Monkeys Capable Of Mathematics


Stephen Luntz

Stephen has a science degree with a major in physics, an arts degree with majors in English Literature and History and Philosophy of Science and a Graduate Diploma in Science Communication.

Freelance Writer

746 Monkeys Capable Of Mathematics
Margaret S. Livingstone. Rhesus monkeys can learn to associate symbols with quantity and that when it comes to rewards size matters
Next time you describe a job as so easy a trained monkey could do it, consider you might be underselling them. Rhesus monkeys have been found to be able to learn simple addition, and their rare errors may tell us something about how we estimate quantities ourselves.
Many animals have a sense of number. In his book The Mathematical Brain, Brian Butterworth describes experiments that have confirmed this across many species, such as one where lions were played the recorded roars of fellow Panthera leo. When the sounds came from fewer animals than made up the pride being tested they would set out to fight for their territory, but when the sounds suggested they were outnumbered they backed off.
Butterworth also has a story about a troupe of chimpanzees that communicated over large distances by hitting hollow trees, with the leader sending a messages in code – one strike meaning change direction, two for rest.
The capacity to add and subtract numbers together in symbolic form is a different matter however, although some past studies have suggested some primates may be capable of this too.
Professor Margaret Livingstone of the Harvard Medical School taught rhesus monkeys the meaning of numbers from zero to 25 using the symbols for 0-9 and 16 letters of the alphabet.

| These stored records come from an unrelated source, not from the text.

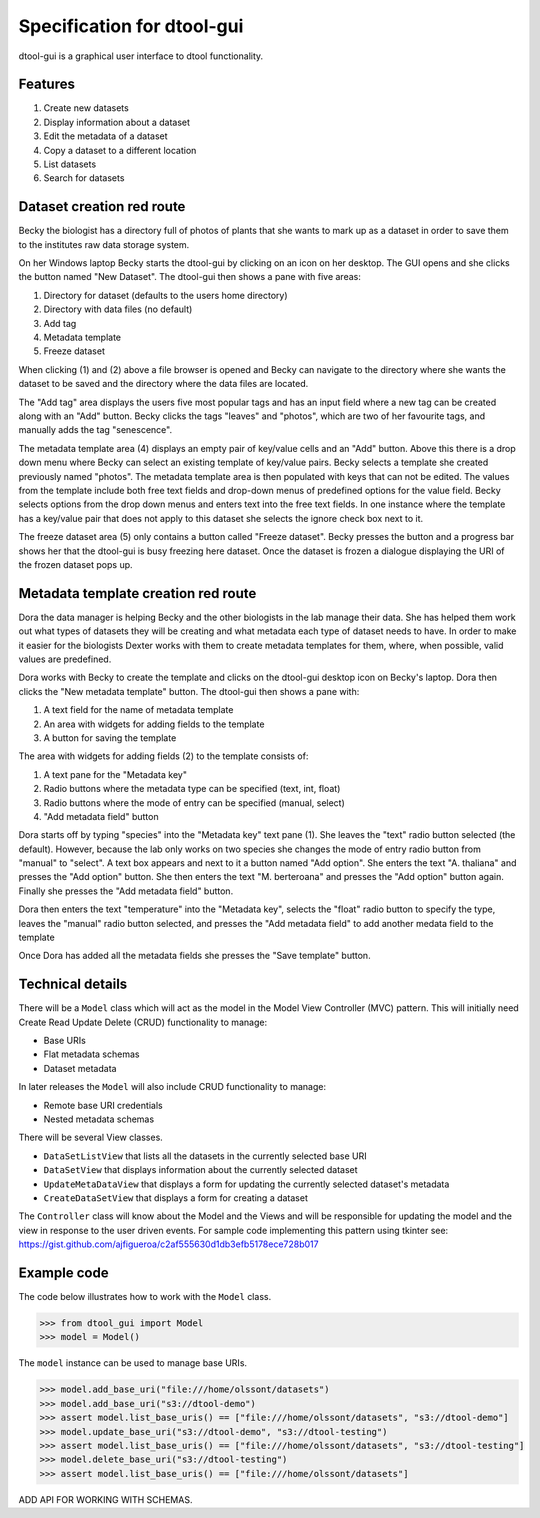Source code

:Specification for dtool-gui
===========================

dtool-gui is a graphical user interface to dtool functionality.

Features
--------

1. Create new datasets
2. Display information about a dataset
3. Edit the metadata of a dataset
4. Copy a dataset to a different location
5. List datasets 
6. Search for datasets

Dataset creation red route
--------------------------

Becky the biologist has a directory full of photos of plants that she wants to
mark up as a dataset in order to save them to the institutes raw data storage
system.

On her Windows laptop Becky starts the dtool-gui by clicking on an icon on her
desktop. The GUI opens and she clicks the button named "New Dataset".  The
dtool-gui then shows a pane with five areas:

1. Directory for dataset (defaults to the users home directory)
2. Directory with data files (no default)
3. Add tag
4. Metadata template
5. Freeze dataset

When clicking (1) and (2) above a file browser is opened and Becky can navigate
to the directory where she wants the dataset to be saved and the directory
where the data files are located.

The "Add tag" area displays the users five most popular tags and has an input
field where a new tag can be created along with an "Add" button. Becky clicks
the tags "leaves" and "photos", which are two of her favourite tags, and
manually adds the tag "senescence".

The metadata template area (4) displays an empty pair of key/value cells and an
"Add" button. Above this there is a drop down menu where Becky can select an
existing template of key/value pairs. Becky selects a template she created
previously named "photos". The metadata template area is then populated with
keys that can not be edited. The values from the template include both free
text fields and drop-down menus of predefined options for the value field.
Becky selects options from the drop down menus and enters text into the free
text fields. In one instance where the template has a key/value pair that does
not apply to this dataset she selects the ignore check box next to it.

The freeze dataset area (5) only contains a button called "Freeze dataset".
Becky presses the button and a progress bar shows her that the dtool-gui is
busy freezing here dataset.  Once the dataset is frozen a dialogue displaying
the URI of the frozen dataset pops up.


Metadata template creation red route
------------------------------------

Dora the data manager is helping Becky and the other biologists in the lab
manage their data. She has helped them work out what types of datasets they will
be creating and what metadata each type of dataset needs to have. In order to
make it easier for the biologists Dexter works with them to create metadata
templates for them, where, when possible, valid values are predefined.

Dora works with Becky to create the template and clicks on the dtool-gui
desktop icon on Becky's laptop. Dora then clicks the "New metadata template"
button. The dtool-gui then shows a pane with:

1. A text field for the name of metadata template
2. An area with widgets for adding fields to the template
3. A button for saving the template

The area with widgets for adding fields (2) to the template consists of:

1. A text pane for the "Metadata key"
2. Radio buttons where the metadata type can be specified (text, int, float)
3. Radio buttons where the mode of entry can be specified (manual, select)
4. "Add metadata field" button

Dora starts off by typing "species" into the "Metadata key" text pane (1).
She leaves the "text" radio button selected (the default). However, because
the lab only works on two species she changes the mode of entry radio button
from "manual" to "select". A text box appears and next to it a button named
"Add option". She enters the text "A. thaliana" and presses the "Add option"
button. She then enters the text "M. berteroana" and presses the "Add option"
button again. Finally she presses the "Add metadata field" button.

Dora then enters the text "temperature" into the "Metadata key", selects the
"float" radio button to specify the type, leaves the "manual" radio button
selected, and presses the "Add metadata field" to add another medata field to
the template

Once Dora has added all the metadata fields she presses the "Save template"
button.


Technical details
-----------------

There will be a ``Model`` class which will act as the model in
the Model View Controller (MVC) pattern. This will initially need Create Read
Update Delete (CRUD) functionality to manage:

- Base URIs
- Flat metadata schemas
- Dataset metadata

In later releases the ``Model`` will also include CRUD functionality to manage:

- Remote base URI credentials
- Nested metadata schemas

There will be several View classes.

- ``DataSetListView`` that lists all the datasets in the currently selected base URI
- ``DataSetView`` that displays information about the currently selected dataset
- ``UpdateMetaDataView`` that displays a form for updating the currently selected dataset's metadata
- ``CreateDataSetView`` that displays a form for creating a dataset

The ``Controller`` class will know about the Model and the Views and will be
responsible for updating the model and the view in response to the user driven
events. For sample code implementing this pattern using tkinter see:
https://gist.github.com/ajfigueroa/c2af555630d1db3efb5178ece728b017


Example code
------------

The code below illustrates how to work with the ``Model`` class.

.. code-block:: python

    >>> from dtool_gui import Model
    >>> model = Model()

The ``model`` instance can be used to manage base URIs.

.. code-block:: python

    >>> model.add_base_uri("file:///home/olssont/datasets")
    >>> model.add_base_uri("s3://dtool-demo")
    >>> assert model.list_base_uris() == ["file:///home/olssont/datasets", "s3://dtool-demo"]
    >>> model.update_base_uri("s3://dtool-demo", "s3://dtool-testing")
    >>> assert model.list_base_uris() == ["file:///home/olssont/datasets", "s3://dtool-testing"]
    >>> model.delete_base_uri("s3://dtool-testing")
    >>> assert model.list_base_uris() == ["file:///home/olssont/datasets"]

ADD API FOR WORKING WITH SCHEMAS.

The teaching was done using drops of a reward so that the larger number was associated with more drops. The monkeys were then given a choice of two symbols and given a number of drops of the reward equal to the side they chose. Consequently, it was in their interest to choose the larger side.
Once this had been learned successfully the monkeys were given two symbols and had to compare them with a single one. At first the monkeys were inclined to choose the side with the single number, if it was larger than either numbers on the other side on their own. With time they got better, realizing that two smaller numbers could combined be better than one larger one. Livingstone reports in the Proceedings of the National Academy of Sciences that the animals were successful 90% of the time. Interestingly, however, the monkeys still placed more weight on the larger number than the smaller one – that is they were more likely to pick a side with a 2 and a 9, when compared with a 10, than a 4 and 7, even though both add to 11.
Past tests of animal intelligence have often run into trouble because certain animals reached the same conclusion through a different method from what was expected. The team worried that through prolonged practice the monkeys might have memorized all possible pairings, demonstrating an extraordinary memory rather than any capacity for calculation. So Livingstone and her colleagues gave their subjects a new set of characters and taught them what each meant. Without further prompting the monkeys started using maths to work out which combinations were larger.
A further intriguing insight into the monkey mind came from the observations that when the monkeys did get it wrong it was usually when the totals were close together; 6+7 was hard when compared to 12, but easy when compared to 9. Rather than having a precise calculation the mathemagicians were using estimates, which may offer insight into the way humans do the same calculations.
Livingstone is hoping to find the basis for Weber's Law, which says that how large the difference between two stimuli has to be for us to notice it depends not on the absolute size of the difference, but on the size relative to the magnitude of the stimuli. As the paper puts it, “Although it is easy to recognize the difference between 2 and 4 items, it is more difficult to distinguish 22 and 24 items.” The same occurs when we are trying to distinguish the size or weight of an object, or in estimating periods of time.
Livingstone and her co-authors say, “Weber’s law can be explained either by a compressive scaling of sensory response with stimulus magnitude or by a proportional scaling of response variability. These two mechanisms can be distinguished by asking how quantities are added or subtracted.” The authors conclude,  “The way [the monkeys] combined pairs of symbols indicated neither a linear nor a compressed scale, but rather a dynamically shifting, relative scaling.”